### Problem details
Please copy, word for word, the line that contains "left shoulder: (188, 156)" and every line after it through the end of the records, and nothing more.

───

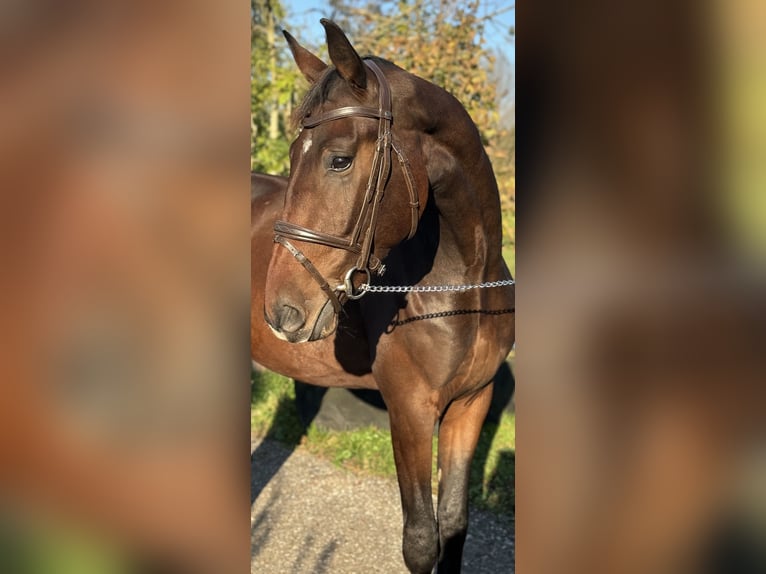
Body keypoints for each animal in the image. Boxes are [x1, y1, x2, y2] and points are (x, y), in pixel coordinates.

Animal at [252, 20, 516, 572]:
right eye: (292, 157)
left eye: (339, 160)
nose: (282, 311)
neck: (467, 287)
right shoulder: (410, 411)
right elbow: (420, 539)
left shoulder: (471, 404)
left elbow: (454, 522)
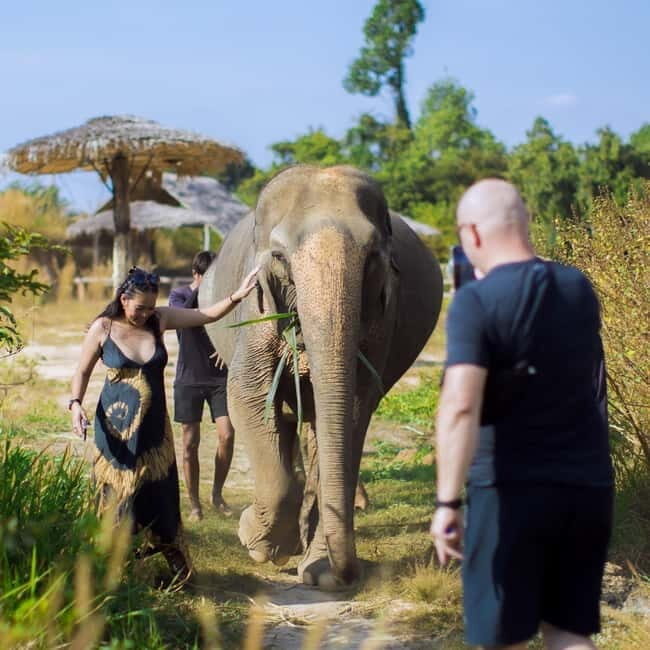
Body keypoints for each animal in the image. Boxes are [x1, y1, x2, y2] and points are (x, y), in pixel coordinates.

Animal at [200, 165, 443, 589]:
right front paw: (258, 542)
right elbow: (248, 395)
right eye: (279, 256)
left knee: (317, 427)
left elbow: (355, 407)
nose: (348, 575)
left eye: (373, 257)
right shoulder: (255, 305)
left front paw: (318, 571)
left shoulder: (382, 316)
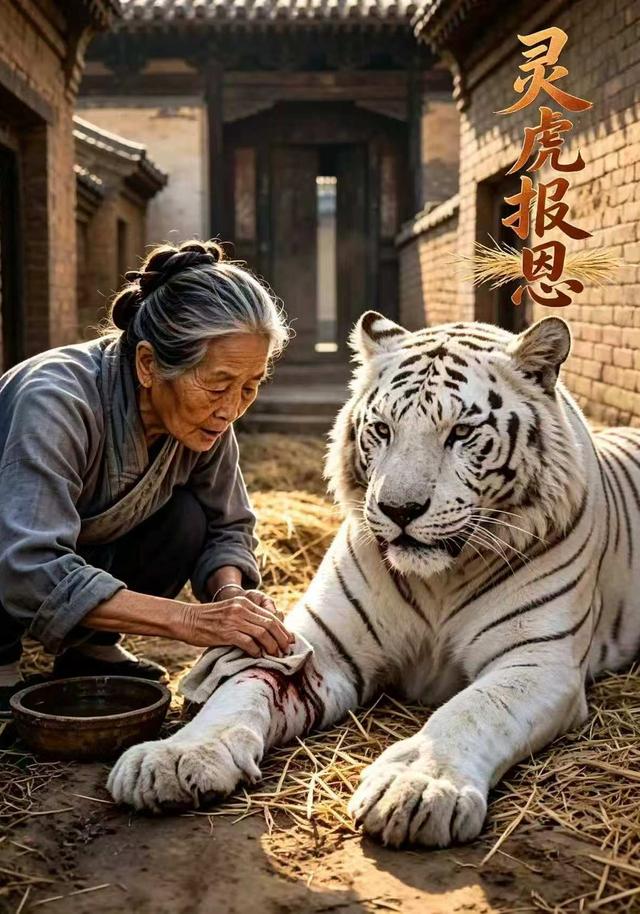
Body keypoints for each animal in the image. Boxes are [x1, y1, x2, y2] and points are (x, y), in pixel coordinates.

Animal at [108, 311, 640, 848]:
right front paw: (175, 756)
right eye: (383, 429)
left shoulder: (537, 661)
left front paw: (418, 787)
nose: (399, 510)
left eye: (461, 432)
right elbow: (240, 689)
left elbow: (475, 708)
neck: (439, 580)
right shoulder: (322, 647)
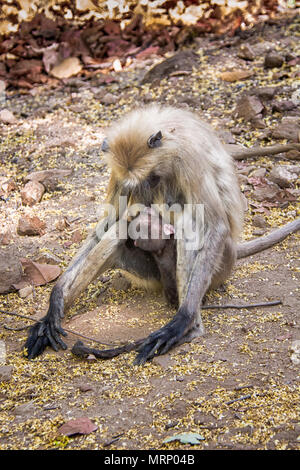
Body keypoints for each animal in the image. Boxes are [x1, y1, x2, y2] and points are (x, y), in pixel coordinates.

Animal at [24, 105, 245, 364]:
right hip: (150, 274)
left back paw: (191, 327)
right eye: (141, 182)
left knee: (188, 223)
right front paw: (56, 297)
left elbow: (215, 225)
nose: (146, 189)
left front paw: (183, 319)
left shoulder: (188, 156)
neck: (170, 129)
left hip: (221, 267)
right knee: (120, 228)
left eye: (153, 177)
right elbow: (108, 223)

───

### Your response
left shoulder: (188, 156)
neck: (170, 129)
left hip: (221, 267)
right knee: (120, 228)
left eye: (153, 177)
right elbow: (108, 223)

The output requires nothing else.